Entstanden ist er zwar schon 1816, gefeiert wird aber erst in diesem Jahr. Warum? Die Kreisverwaltung hat sich eine Expertenmeinung aus dem Landeshauptarchiv Koblenz eingeholt. Von dort heißt es: Handlungsfähig war der Kreis erst mit Amtsantritt des ersten Landrats im August 1817.

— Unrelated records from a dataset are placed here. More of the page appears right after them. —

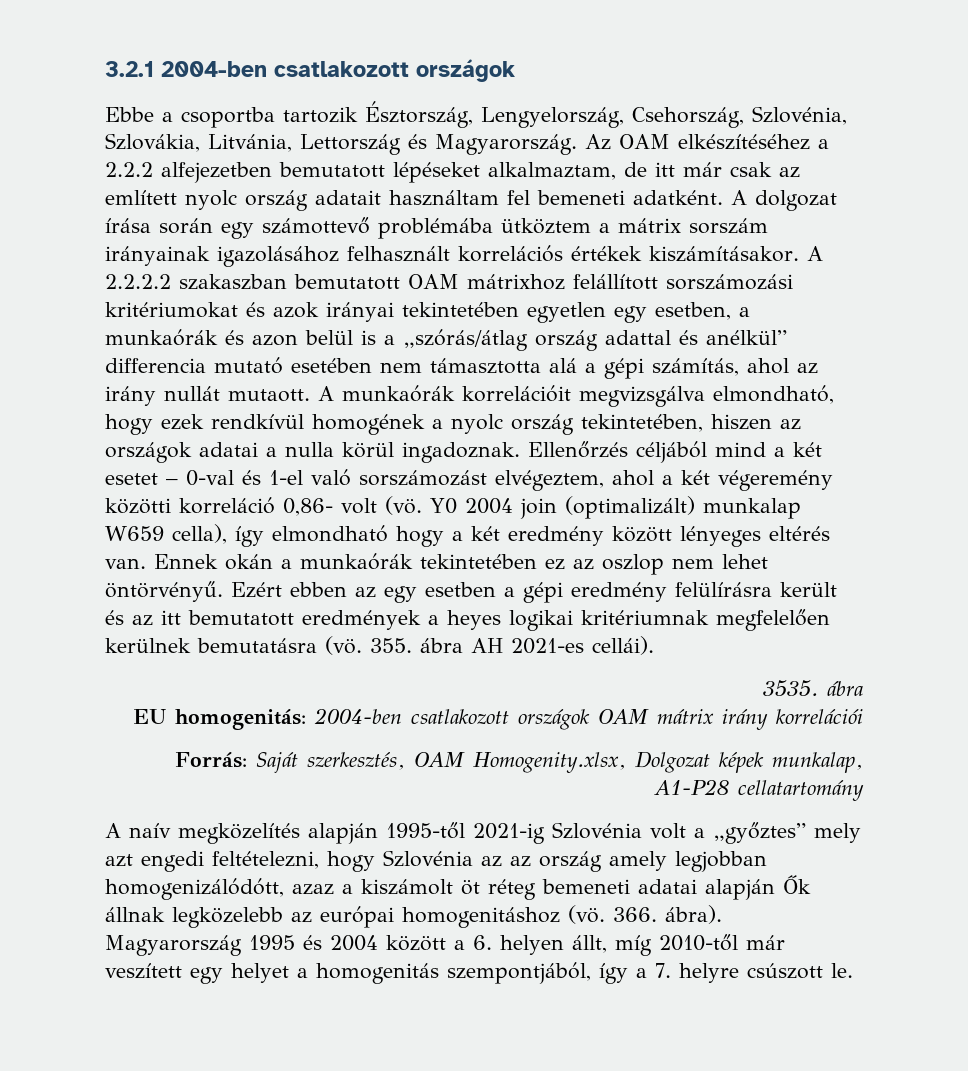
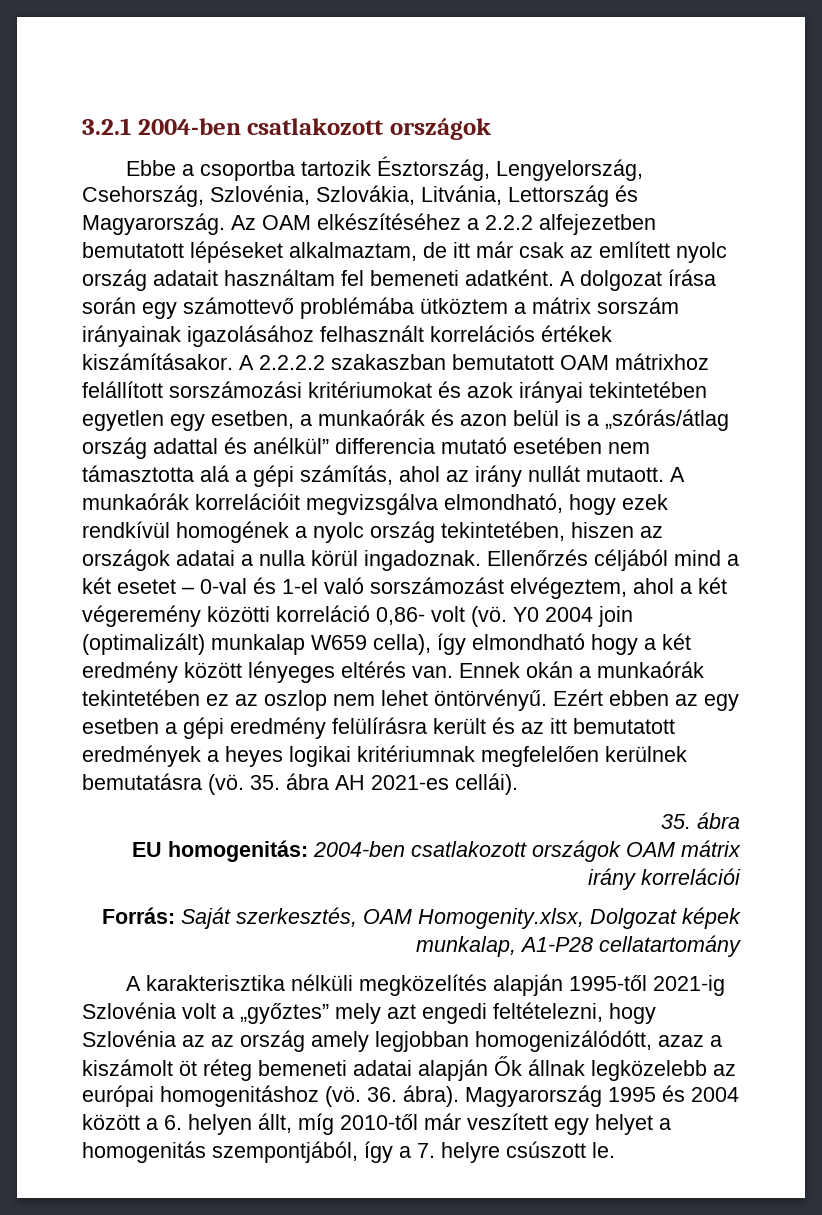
[370,638,412,653] 355. -> [250,775,280,790] 35.
[763,680,818,697] 3535. -> [661,814,691,829] 35.
[129,823,171,838] naív -> [146,974,354,991] karakterisztika nélküli
[613,907,657,922] 366. -> [367,1087,397,1102] 36.

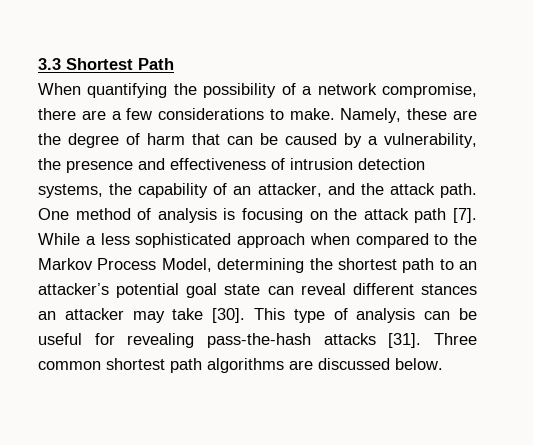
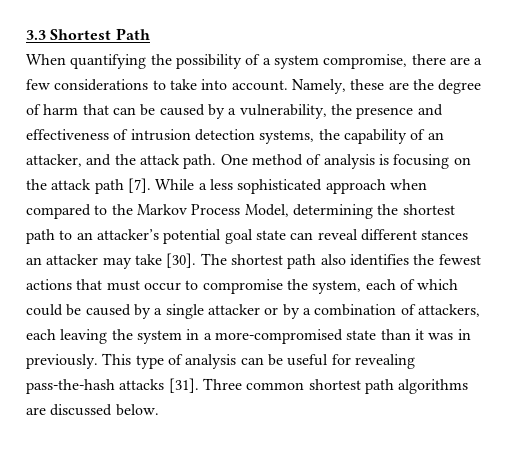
[317,83,377,95] network -> [273,55,319,69] system
[289,108,335,120] make. -> [169,79,288,91] take into account.
(246, 315) none -> [200,253,481,269] [26,279,459,294] [26,304,480,319] [26,329,471,344] [26,354,98,369] The shortest path also identifies the fewest actions that must occur to compromise the system, each of which could be caused by a single attacker or by a combination of attackers, each leaving the system in a more-compromised state than it was in previously.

Daun. "200 Jahre Landkreis Vulkaneifel - das bedeutet auch eine gewachsene Identifikation der Bürgerinnen und Bürger mit ihrer Heimat Vulkaneifel und eine Region mit bundesweitem Wiedererkennungswert", heißt es im Begleittext zur vor einigen Wochen gestarteten Bürgerbefragung. Aber wie lange werden sich die Bürger mit dem Kreis Vulkaneifel noch identifizieren können? Diese Frage wird drängender denn je gestellt, auch wenn eine Kreisreform erst für 2021/2022 erwartet wird.
Eins ist aber jedenfalls sicher: Das 200-jährige Bestehen des Kreises wird auf jeden Fall gefeiert, denn das steht 2017 an. Aber so mancher heimatgeschichtlich Bewanderte wird fragen: Warum haben viele andere Kreise, die 1816 entstanden sind, schon gefeiert und nicht auch der Vulkaneifelkreis? War die Geburtsstunde des früheren Kreises Daun und heutigen Kreises Vulkaneifel 1816 oder 1817?
Die Preußen übernehmen


Diese Frage hat die Kreisverwaltung 2015 vom Landeshauptarchiv prüfen lassen. Ergebnis: "Der Tag, an dem Landrat Avenarius die Dienstgeschäfte übergeben wurden, am 17. August 1817, ist das Datum, an dem der Kreis Daun eine Führungsspitze bekam und insofern erst im verfassungsrechtlichen Sinn handlungsfähig wurde und als Gebietskörperschaft nach außen in Erscheinung getreten ist", heißt es in einem Schreiben aus Koblenz. Was Bestätigung war für das bisherige Vorgehen, denn auch der 175. Geburtstag wurde 1992 und nicht 1991 gefeiert.
Ein Blick in die Geschichte: Gut zwei Jahrzehnte waren die Eifeler "Franzosen", und kaum war diese Besatzungszeit vorbei, waren sie plötzlich "Preußen" - als Ergebnis des Wiener Kongresses (1814/1815). Am 5. April 1815 übernahm Preußen die Gebiete im Rheinland. Am 30. April 1815 teilte die Regierung ihr Königreich in zehn Provinzen, fünf Militär- und 25 Regierungsbezirke ein, die wiederum in Kreise untergliedert wurden, an deren Spitze ein Landrat stehen sollte. Im Zuge dieser Verwaltungseinteilung entstand ein Jahr später, im April 1816, auch der Kreis Daun im Regierungsbezirk Aachen.
Von Prüm verwaltet


Diese Zuordnung änderte sich allerdings schnell, und der Kreis kam zur ebenfalls neu gebildeten Bezirksregierung Trier. Damals setzte sich der Kreis aus den Bürgermeistereien Daun, Dockweiler, Gerolstein, Gillenfeld, Hillesheim, Kerpen, Lissendorf, Rockeskyll, Sarmersbach, Strohn, Üdersdorf und Weidenbach zusammen. Allerdings saß in der Kreisstadt noch kein Landrat, das Gebiet wurde zunächst noch vom Kreis Prüm mitverwaltet. Am 25. April 1817 wurde dann der 40 Jahre alte Ernst Avenarius zum Landrat ernannt. Vermutlich am 29. August 1817 wurde er öffentlich ins Amt eingeführt, das er bis 1839 innehatte.
Und noch ein Grund zu feiern: Der Kreis Daun ist am 1. Januar 2007 in den Kreis Vulkaneifel umbenannt worden.
Der Fotowettbewerb "200 Jahre, 200 Fotos" ist bereits ausgeschrieben worden, daraus soll eine große Ausstellung werden, die für den Herbst im Kreishaus in Daun geplant ist. Einiges ist laut Kreis-Pressesprecher Thorsten Wirtz noch in der Planung, fest steht aber, dass "es mehrere Veranstaltungen im Lauf des Jahres gibt, die mit einzelnen Facetten des Kreises zu tun haben werden". Im April wird eine Art Geburtstagsbuch präsentiert, im Juni zeigt der Kreis Flagge beim Fest "Daun spielt". "In diesem Rahmen wird es einen Band- Wettbewerb geben", sagt Wirtz.